Why is mercury used in barometers instead of water?

Mercury is 13.6 times denser than water, so a column only 76 cm tall balances 1 atm of pressure. A water barometer would need a column over 10 meters tall to do the same job, which is why early barometers in the 1640s switched from water to mercury once Torricelli realized the issue. The cost is toxicity — modern barometers often use aneroid (sealed metal-bellows) designs to avoid mercury entirely.

What's the difference between gauge pressure and absolute pressure?

Absolute pressure includes atmospheric pressure pushing down on the surface; gauge pressure is the additional pressure above atmospheric. At 10 m depth in water, absolute pressure ≈ 2 atm (1 atm air + 1 atm water column), but gauge pressure ≈ 1 atm. Tire gauges, blood pressure cuffs, and scuba depth gauges report gauge pressure because that's what matters for the device's operation, while engineers designing pressure vessels work in absolute units.

How does this lab connect to AP Physics 1 standards 3.C.4 and 3.C.5?

Standard 3.C.4 covers contact forces between objects, including normal forces and pressure in fluids. Standard 3.C.5 specifically calls out gravitational and contact forces in fluid systems — buoyancy, hydrostatic pressure, and Pascal's Principle. By measuring P at varied depth and density, deriving the linear relationship P = P₀ + ρgh, and reasoning about hydraulic lifts, you are doing exactly what those standards ask. NGSS HS-PS2-1 connects too, since pressure is a contact force in a fluid that produces predictable accelerations on submerged objects.
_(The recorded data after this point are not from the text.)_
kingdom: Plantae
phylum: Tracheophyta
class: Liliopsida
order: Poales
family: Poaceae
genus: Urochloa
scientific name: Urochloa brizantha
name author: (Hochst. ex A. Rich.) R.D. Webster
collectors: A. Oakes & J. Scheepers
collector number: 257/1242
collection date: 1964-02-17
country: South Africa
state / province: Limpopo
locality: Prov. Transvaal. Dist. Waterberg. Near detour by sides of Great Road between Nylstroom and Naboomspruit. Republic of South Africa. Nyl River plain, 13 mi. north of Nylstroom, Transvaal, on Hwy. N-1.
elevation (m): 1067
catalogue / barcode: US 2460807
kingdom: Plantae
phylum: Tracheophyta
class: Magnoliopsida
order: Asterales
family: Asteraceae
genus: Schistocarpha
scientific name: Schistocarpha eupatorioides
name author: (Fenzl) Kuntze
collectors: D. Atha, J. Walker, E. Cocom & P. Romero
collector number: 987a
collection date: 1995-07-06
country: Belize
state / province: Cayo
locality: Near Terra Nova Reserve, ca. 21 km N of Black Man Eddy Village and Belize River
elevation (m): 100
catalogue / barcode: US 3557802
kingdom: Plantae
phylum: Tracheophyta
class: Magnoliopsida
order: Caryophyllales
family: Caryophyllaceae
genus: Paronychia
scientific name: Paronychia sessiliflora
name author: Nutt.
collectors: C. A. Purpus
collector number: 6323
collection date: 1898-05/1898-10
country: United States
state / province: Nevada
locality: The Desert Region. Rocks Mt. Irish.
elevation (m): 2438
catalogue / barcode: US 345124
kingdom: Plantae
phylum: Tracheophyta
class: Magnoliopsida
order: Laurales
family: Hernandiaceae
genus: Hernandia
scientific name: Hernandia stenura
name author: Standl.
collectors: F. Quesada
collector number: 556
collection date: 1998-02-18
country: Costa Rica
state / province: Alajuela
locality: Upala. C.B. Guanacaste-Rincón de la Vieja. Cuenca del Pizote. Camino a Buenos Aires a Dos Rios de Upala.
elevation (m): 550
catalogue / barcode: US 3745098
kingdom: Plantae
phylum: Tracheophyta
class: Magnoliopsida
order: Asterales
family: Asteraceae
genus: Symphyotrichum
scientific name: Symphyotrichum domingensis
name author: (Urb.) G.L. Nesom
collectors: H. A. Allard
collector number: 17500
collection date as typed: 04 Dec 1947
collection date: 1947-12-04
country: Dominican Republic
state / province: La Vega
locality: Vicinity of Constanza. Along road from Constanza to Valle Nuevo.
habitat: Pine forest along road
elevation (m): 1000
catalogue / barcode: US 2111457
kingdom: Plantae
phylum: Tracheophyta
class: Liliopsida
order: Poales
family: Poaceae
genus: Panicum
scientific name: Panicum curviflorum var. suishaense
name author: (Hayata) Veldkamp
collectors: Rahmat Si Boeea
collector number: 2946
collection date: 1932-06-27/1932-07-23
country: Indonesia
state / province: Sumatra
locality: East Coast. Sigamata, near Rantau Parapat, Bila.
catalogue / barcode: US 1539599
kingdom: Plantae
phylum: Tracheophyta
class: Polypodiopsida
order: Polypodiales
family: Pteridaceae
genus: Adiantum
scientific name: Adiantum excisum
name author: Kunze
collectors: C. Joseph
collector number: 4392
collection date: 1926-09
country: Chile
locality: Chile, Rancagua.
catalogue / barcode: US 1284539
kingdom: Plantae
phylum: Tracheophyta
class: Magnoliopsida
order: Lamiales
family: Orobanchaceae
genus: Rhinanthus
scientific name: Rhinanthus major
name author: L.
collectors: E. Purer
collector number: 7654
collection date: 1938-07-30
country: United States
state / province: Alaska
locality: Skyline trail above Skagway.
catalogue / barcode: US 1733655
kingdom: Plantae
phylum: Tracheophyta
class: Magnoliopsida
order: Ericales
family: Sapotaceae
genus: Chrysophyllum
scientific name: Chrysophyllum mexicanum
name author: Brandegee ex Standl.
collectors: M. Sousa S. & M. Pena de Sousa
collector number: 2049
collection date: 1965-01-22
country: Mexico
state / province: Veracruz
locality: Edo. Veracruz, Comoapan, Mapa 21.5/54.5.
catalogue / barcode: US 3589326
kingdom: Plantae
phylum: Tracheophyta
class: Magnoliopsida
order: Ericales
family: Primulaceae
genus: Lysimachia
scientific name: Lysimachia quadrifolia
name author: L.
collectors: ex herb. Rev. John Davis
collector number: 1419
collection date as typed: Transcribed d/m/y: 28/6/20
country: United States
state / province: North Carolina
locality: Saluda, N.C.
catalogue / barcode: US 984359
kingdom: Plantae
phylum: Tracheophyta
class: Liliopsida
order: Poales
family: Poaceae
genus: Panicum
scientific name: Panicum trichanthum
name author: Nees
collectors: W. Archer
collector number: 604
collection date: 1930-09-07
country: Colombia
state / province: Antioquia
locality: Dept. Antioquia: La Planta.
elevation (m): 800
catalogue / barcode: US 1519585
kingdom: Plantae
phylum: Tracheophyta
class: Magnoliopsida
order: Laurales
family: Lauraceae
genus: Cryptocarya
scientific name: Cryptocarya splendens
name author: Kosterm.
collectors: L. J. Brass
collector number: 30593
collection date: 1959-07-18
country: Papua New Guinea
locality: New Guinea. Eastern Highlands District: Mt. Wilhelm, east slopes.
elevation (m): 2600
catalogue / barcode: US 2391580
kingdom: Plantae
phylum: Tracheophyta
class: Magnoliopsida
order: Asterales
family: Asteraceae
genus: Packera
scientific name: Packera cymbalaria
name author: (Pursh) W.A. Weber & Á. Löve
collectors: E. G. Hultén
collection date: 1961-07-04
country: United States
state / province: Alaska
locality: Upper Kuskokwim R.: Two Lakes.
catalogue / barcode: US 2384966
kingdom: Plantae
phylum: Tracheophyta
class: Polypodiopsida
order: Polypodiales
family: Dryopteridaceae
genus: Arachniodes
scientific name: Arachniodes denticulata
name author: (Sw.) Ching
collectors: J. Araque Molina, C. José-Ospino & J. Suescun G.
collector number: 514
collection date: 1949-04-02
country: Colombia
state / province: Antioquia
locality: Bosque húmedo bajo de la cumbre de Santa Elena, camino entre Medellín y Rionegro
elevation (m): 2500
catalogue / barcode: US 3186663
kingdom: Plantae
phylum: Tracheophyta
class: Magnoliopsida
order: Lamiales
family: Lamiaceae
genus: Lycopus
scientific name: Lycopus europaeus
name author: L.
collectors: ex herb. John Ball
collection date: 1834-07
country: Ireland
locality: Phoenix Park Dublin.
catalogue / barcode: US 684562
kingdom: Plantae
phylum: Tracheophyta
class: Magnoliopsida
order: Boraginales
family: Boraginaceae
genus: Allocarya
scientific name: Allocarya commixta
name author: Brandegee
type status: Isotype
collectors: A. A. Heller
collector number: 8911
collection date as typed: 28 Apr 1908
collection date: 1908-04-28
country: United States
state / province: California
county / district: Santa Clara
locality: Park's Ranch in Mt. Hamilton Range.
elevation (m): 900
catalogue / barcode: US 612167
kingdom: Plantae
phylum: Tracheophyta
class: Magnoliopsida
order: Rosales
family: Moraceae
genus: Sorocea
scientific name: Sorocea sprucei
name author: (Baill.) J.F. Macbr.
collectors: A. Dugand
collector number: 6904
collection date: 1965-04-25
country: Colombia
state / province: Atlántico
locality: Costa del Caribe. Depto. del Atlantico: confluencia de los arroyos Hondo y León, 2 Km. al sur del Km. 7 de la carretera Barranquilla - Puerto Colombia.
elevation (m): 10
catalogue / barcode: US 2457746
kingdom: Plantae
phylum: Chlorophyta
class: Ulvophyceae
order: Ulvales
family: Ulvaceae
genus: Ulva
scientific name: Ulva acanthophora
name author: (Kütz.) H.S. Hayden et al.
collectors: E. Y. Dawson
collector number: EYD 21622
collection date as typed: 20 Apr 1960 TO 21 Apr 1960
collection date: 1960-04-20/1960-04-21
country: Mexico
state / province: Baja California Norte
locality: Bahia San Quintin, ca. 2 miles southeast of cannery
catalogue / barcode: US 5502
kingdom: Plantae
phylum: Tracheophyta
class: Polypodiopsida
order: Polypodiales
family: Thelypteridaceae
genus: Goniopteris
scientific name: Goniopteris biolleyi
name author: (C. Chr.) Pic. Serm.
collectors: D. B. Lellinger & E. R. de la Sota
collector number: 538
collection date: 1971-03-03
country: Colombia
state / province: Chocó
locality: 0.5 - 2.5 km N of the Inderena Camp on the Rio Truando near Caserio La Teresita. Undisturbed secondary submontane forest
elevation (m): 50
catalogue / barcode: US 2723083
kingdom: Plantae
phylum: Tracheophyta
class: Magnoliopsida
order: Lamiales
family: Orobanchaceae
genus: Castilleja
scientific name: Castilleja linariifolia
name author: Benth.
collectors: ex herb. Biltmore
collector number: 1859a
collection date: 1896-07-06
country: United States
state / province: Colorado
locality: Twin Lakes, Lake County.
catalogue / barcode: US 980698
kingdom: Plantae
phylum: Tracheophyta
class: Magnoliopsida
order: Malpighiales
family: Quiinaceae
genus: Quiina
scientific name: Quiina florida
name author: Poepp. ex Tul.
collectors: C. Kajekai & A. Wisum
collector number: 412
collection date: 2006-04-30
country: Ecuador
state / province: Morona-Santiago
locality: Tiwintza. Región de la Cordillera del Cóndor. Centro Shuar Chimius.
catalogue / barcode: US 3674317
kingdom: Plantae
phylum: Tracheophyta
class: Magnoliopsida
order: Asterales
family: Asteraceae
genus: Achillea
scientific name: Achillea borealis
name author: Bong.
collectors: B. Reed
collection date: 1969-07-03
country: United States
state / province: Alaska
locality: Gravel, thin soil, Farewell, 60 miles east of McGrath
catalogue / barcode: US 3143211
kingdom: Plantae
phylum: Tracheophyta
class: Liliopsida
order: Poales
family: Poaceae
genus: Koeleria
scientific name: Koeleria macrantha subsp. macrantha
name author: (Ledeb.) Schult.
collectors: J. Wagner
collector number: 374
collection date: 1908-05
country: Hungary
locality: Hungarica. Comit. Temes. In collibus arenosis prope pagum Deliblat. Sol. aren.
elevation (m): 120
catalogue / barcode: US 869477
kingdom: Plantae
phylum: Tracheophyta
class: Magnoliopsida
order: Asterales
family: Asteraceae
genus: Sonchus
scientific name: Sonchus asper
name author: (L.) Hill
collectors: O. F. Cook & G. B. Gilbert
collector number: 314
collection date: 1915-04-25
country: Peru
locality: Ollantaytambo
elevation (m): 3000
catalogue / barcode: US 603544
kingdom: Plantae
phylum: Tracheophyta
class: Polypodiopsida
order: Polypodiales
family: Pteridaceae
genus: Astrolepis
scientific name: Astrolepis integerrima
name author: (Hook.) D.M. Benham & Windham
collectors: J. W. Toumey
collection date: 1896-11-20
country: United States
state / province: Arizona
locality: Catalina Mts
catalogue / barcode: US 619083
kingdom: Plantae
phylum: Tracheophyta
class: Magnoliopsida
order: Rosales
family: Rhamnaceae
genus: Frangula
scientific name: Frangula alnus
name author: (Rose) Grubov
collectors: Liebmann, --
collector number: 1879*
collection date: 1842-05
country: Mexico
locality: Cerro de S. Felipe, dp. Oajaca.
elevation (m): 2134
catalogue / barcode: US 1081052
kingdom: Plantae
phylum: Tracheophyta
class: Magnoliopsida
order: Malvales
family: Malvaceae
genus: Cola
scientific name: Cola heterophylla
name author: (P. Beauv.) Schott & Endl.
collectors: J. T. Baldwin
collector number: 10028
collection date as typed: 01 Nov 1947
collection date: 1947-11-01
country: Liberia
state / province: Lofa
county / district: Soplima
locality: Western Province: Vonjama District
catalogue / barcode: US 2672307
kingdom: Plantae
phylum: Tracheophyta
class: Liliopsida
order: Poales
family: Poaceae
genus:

Why doesn't atmospheric pressure crush us?

Atmospheric pressure pushes inward on every part of your body with about 101,325 Pa, but the fluids inside you (blood, interstitial water, lungs filled with air at the same pressure) push outward with the same pressure. The forces balance, so there's no net inward squeeze. This balance fails when external pressure changes rapidly — that's why scuba divers must equalize ear pressure, and why astronauts in vacuum suits need carefully maintained internal pressure.